Restate each entry word for word, leaving nothing out.

--*--

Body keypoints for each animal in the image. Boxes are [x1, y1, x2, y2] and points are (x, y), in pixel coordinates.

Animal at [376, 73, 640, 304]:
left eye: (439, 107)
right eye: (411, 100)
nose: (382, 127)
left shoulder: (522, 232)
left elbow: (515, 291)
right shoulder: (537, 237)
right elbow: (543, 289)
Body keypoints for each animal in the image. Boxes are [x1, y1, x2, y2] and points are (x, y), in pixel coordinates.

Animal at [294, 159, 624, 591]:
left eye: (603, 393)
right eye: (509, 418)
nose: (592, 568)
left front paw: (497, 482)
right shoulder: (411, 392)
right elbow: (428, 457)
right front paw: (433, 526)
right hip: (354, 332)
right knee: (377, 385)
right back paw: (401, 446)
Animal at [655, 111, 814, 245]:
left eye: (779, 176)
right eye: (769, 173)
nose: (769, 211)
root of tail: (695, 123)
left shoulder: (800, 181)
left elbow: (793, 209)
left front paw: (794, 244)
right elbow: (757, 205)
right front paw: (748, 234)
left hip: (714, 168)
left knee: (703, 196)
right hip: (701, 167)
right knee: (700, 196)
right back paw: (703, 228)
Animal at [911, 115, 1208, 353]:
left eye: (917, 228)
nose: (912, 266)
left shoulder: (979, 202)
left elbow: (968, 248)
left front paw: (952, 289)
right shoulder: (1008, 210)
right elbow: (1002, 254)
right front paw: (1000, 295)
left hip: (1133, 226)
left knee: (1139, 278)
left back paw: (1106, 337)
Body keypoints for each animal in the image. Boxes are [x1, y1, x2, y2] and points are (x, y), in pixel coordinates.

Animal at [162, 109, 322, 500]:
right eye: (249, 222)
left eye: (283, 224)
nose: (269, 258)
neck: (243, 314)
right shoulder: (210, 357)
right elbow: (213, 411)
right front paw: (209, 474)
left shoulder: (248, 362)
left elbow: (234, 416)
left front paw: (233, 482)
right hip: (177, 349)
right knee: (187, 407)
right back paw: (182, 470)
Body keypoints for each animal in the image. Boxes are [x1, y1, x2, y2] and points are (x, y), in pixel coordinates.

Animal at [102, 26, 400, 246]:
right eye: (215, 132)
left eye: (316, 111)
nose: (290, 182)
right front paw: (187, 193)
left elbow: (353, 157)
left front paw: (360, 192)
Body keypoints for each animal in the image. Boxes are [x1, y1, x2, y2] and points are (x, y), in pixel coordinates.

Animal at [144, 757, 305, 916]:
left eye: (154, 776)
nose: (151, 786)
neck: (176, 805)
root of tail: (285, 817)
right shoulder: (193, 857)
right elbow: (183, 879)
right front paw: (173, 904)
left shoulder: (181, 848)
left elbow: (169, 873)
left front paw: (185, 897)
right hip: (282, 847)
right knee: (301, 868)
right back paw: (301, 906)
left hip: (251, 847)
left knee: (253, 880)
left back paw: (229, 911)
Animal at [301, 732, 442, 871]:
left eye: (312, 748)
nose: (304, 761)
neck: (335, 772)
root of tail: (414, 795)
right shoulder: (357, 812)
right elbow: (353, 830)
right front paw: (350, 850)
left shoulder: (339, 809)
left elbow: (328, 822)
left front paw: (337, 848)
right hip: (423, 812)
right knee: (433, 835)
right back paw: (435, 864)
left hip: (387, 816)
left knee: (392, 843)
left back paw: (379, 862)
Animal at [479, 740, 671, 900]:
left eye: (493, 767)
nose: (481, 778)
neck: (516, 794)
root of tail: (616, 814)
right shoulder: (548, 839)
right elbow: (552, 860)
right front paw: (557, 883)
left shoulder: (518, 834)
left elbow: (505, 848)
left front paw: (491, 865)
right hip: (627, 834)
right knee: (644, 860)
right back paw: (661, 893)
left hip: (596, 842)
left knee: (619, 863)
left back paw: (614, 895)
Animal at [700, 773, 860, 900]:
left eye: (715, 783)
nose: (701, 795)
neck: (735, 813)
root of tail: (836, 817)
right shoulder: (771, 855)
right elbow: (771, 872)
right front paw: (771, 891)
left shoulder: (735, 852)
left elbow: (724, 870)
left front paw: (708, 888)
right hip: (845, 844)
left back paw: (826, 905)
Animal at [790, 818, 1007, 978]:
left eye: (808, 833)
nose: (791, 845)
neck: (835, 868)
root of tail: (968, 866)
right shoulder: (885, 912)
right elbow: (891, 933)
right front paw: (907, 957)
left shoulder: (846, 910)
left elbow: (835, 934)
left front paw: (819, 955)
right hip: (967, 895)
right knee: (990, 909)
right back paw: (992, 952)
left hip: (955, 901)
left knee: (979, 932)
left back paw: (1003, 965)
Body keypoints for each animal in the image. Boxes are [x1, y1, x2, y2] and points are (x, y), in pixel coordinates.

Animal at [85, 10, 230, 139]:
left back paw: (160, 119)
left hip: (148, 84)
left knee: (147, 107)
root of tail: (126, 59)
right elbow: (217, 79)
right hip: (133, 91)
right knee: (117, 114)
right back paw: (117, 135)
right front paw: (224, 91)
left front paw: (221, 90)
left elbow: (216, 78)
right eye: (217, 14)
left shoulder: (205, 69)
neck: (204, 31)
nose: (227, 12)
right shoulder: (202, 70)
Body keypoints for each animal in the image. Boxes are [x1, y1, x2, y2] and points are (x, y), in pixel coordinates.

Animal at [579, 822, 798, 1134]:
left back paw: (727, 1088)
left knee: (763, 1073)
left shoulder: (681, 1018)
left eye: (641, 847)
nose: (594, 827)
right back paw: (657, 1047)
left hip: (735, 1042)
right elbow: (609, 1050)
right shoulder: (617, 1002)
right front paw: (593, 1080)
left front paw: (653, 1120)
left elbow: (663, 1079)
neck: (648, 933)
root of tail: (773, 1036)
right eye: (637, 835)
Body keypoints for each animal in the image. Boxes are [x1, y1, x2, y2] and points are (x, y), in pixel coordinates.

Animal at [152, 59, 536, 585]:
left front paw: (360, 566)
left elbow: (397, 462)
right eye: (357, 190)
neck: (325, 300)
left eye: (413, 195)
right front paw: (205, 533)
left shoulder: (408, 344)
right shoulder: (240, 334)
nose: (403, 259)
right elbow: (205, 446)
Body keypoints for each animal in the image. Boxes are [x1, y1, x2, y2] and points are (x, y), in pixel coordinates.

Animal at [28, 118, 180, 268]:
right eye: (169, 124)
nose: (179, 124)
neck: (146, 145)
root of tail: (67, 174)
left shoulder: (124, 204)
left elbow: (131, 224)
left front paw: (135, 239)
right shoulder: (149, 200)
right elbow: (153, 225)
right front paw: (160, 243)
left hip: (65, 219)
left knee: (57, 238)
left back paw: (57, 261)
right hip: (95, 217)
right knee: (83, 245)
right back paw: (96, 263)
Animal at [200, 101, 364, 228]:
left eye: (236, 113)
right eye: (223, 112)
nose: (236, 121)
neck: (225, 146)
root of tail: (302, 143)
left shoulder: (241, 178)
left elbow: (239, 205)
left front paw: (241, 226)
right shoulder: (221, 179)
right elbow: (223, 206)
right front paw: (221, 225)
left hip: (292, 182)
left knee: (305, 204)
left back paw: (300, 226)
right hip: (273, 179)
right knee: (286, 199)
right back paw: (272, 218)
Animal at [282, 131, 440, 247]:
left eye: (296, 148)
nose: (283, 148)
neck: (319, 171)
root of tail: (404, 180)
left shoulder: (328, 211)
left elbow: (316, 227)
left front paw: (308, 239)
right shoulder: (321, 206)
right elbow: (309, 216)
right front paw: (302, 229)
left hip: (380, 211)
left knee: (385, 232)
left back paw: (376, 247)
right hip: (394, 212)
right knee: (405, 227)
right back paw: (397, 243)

--*--

* _ANSWER SECTION_
Body keypoints for each animal in the image. Boxes are [x1, y1, x2, y2] and points are (x, y), in pixel coordinates.

Animal at [376, 73, 640, 304]:
left eye: (439, 107)
right eye: (411, 100)
nose: (382, 127)
left shoulder: (522, 232)
left elbow: (515, 291)
right shoulder: (537, 237)
right elbow: (543, 289)
Body keypoints for each animal in the image. Boxes are [x1, y1, x2, y2] and points are (x, y), in pixel coordinates.

Animal at [294, 159, 624, 591]:
left eye: (603, 393)
right eye: (509, 418)
nose: (592, 568)
left front paw: (497, 482)
right shoulder: (411, 392)
right elbow: (428, 457)
right front paw: (433, 526)
right hip: (354, 332)
right knee: (377, 385)
right back paw: (401, 446)
Animal at [655, 111, 814, 245]:
left eye: (779, 176)
right eye: (769, 173)
nose: (769, 211)
root of tail: (695, 123)
left shoulder: (800, 181)
left elbow: (793, 209)
left front paw: (794, 244)
right elbow: (757, 205)
right front paw: (748, 234)
left hip: (714, 168)
left knee: (703, 196)
right hip: (701, 167)
right knee: (700, 196)
right back paw: (703, 228)
Animal at [911, 115, 1208, 353]:
left eye: (917, 228)
nose: (912, 266)
left shoulder: (979, 202)
left elbow: (968, 248)
left front paw: (952, 289)
right shoulder: (1008, 210)
right elbow: (1002, 254)
right front paw: (1000, 295)
left hip: (1133, 226)
left knee: (1139, 278)
left back paw: (1106, 337)
Body keypoints for each animal in the image. Boxes are [x1, y1, x2, y2] and points are (x, y), in pixel coordinates.

Animal at [162, 109, 322, 500]:
right eye: (249, 222)
left eye: (283, 224)
nose: (269, 258)
neck: (243, 314)
right shoulder: (210, 357)
right elbow: (213, 411)
right front paw: (209, 474)
left shoulder: (248, 362)
left elbow: (234, 416)
left front paw: (233, 482)
right hip: (177, 349)
right knee: (187, 407)
right back paw: (182, 470)
Body keypoints for each animal in the image. Boxes are [x1, y1, x2, y2] and points are (x, y), in pixel coordinates.

Animal at [102, 26, 400, 246]:
right eye: (215, 132)
left eye: (316, 111)
nose: (290, 182)
right front paw: (187, 193)
left elbow: (353, 157)
left front paw: (360, 192)
Body keypoints for each animal in the image. Boxes are [x1, y1, x2, y2] and points are (x, y), in pixel coordinates.

Animal at [144, 757, 305, 916]:
left eye: (154, 776)
nose: (151, 786)
neck: (176, 805)
root of tail: (285, 817)
right shoulder: (193, 857)
right elbow: (183, 879)
right front paw: (173, 904)
left shoulder: (181, 848)
left elbow: (169, 873)
left front paw: (185, 897)
right hip: (282, 847)
right knee: (301, 868)
right back paw: (301, 906)
left hip: (251, 847)
left knee: (253, 880)
left back paw: (229, 911)
Animal at [301, 732, 442, 871]:
left eye: (312, 748)
nose: (304, 761)
neck: (335, 772)
root of tail: (414, 795)
right shoulder: (357, 812)
right elbow: (353, 830)
right front paw: (350, 850)
left shoulder: (339, 809)
left elbow: (328, 822)
left front paw: (337, 848)
right hip: (423, 812)
right knee: (433, 835)
right back paw: (435, 864)
left hip: (387, 816)
left knee: (392, 843)
left back paw: (379, 862)
Animal at [479, 740, 671, 900]:
left eye: (493, 767)
nose: (481, 778)
neck: (516, 794)
root of tail: (616, 814)
right shoulder: (548, 839)
right elbow: (552, 860)
right front paw: (557, 883)
left shoulder: (518, 834)
left elbow: (505, 848)
left front paw: (491, 865)
right hip: (627, 834)
right knee: (644, 860)
right back paw: (661, 893)
left hip: (596, 842)
left knee: (619, 863)
left back paw: (614, 895)
Animal at [700, 773, 860, 900]:
left eye: (715, 783)
nose: (701, 795)
neck: (735, 813)
root of tail: (836, 817)
right shoulder: (771, 855)
right elbow: (771, 872)
right front paw: (771, 891)
left shoulder: (735, 852)
left elbow: (724, 870)
left front paw: (708, 888)
right hip: (845, 844)
left back paw: (826, 905)
Animal at [790, 818, 1007, 978]:
left eye: (808, 833)
nose: (791, 845)
neck: (835, 868)
root of tail: (968, 866)
right shoulder: (885, 912)
right elbow: (891, 933)
right front paw: (907, 957)
left shoulder: (846, 910)
left elbow: (835, 934)
left front paw: (819, 955)
right hip: (967, 895)
right knee: (990, 909)
right back paw: (992, 952)
left hip: (955, 901)
left knee: (979, 932)
left back paw: (1003, 965)
Body keypoints for each animal in the image. Boxes are [x1, y1, x2, y2] and points are (x, y), in pixel coordinates.

Animal at [85, 10, 230, 139]:
left back paw: (160, 119)
left hip: (148, 84)
left knee: (147, 107)
root of tail: (126, 59)
right elbow: (217, 79)
right hip: (133, 91)
right knee: (117, 114)
right back paw: (117, 135)
right front paw: (224, 91)
left front paw: (221, 90)
left elbow: (216, 78)
right eye: (217, 14)
left shoulder: (205, 69)
neck: (204, 31)
nose: (227, 12)
right shoulder: (202, 70)
Body keypoints for each animal in the image. Boxes are [x1, y1, x2, y2] and points are (x, y), in pixel coordinates.

Animal at [579, 822, 798, 1134]:
left back paw: (727, 1088)
left knee: (763, 1073)
left shoulder: (681, 1018)
left eye: (641, 847)
nose: (594, 827)
right back paw: (657, 1047)
left hip: (735, 1042)
right elbow: (609, 1050)
right shoulder: (617, 1002)
right front paw: (593, 1080)
left front paw: (653, 1120)
left elbow: (663, 1079)
neck: (648, 933)
root of tail: (773, 1036)
right eye: (637, 835)
Body keypoints for each animal in the image. Boxes are [x1, y1, x2, y2] and points are (x, y), in pixel coordinates.

Animal at [152, 59, 536, 585]:
left front paw: (360, 566)
left elbow: (397, 462)
right eye: (357, 190)
neck: (325, 300)
left eye: (413, 195)
right front paw: (205, 533)
left shoulder: (408, 344)
right shoulder: (240, 334)
nose: (403, 259)
right elbow: (205, 446)
Body keypoints for each animal in the image. Boxes are [x1, y1, x2, y2] and points are (x, y), in pixel coordinates.

Animal at [28, 118, 180, 268]:
right eye: (169, 124)
nose: (179, 124)
neck: (146, 145)
root of tail: (67, 174)
left shoulder: (124, 204)
left elbow: (131, 224)
left front paw: (135, 239)
right shoulder: (149, 200)
right elbow: (153, 225)
right front paw: (160, 243)
left hip: (65, 219)
left knee: (57, 238)
left back paw: (57, 261)
right hip: (95, 217)
right knee: (83, 245)
right back paw: (96, 263)
Animal at [200, 101, 364, 228]:
left eye: (236, 113)
right eye: (223, 112)
nose: (236, 121)
neck: (225, 146)
root of tail: (302, 143)
left shoulder: (241, 178)
left elbow: (239, 205)
left front paw: (241, 226)
right shoulder: (221, 179)
right elbow: (223, 206)
right front paw: (221, 225)
left hip: (292, 182)
left knee: (305, 204)
left back paw: (300, 226)
right hip: (273, 179)
right knee: (286, 199)
right back paw: (272, 218)
Animal at [282, 131, 440, 247]:
left eye: (296, 148)
nose: (283, 148)
neck: (319, 171)
root of tail: (404, 180)
left shoulder: (328, 211)
left elbow: (316, 227)
left front paw: (308, 239)
right shoulder: (321, 206)
right elbow: (309, 216)
right front paw: (302, 229)
left hip: (380, 211)
left knee: (385, 232)
left back paw: (376, 247)
right hip: (394, 212)
right knee: (405, 227)
right back paw: (397, 243)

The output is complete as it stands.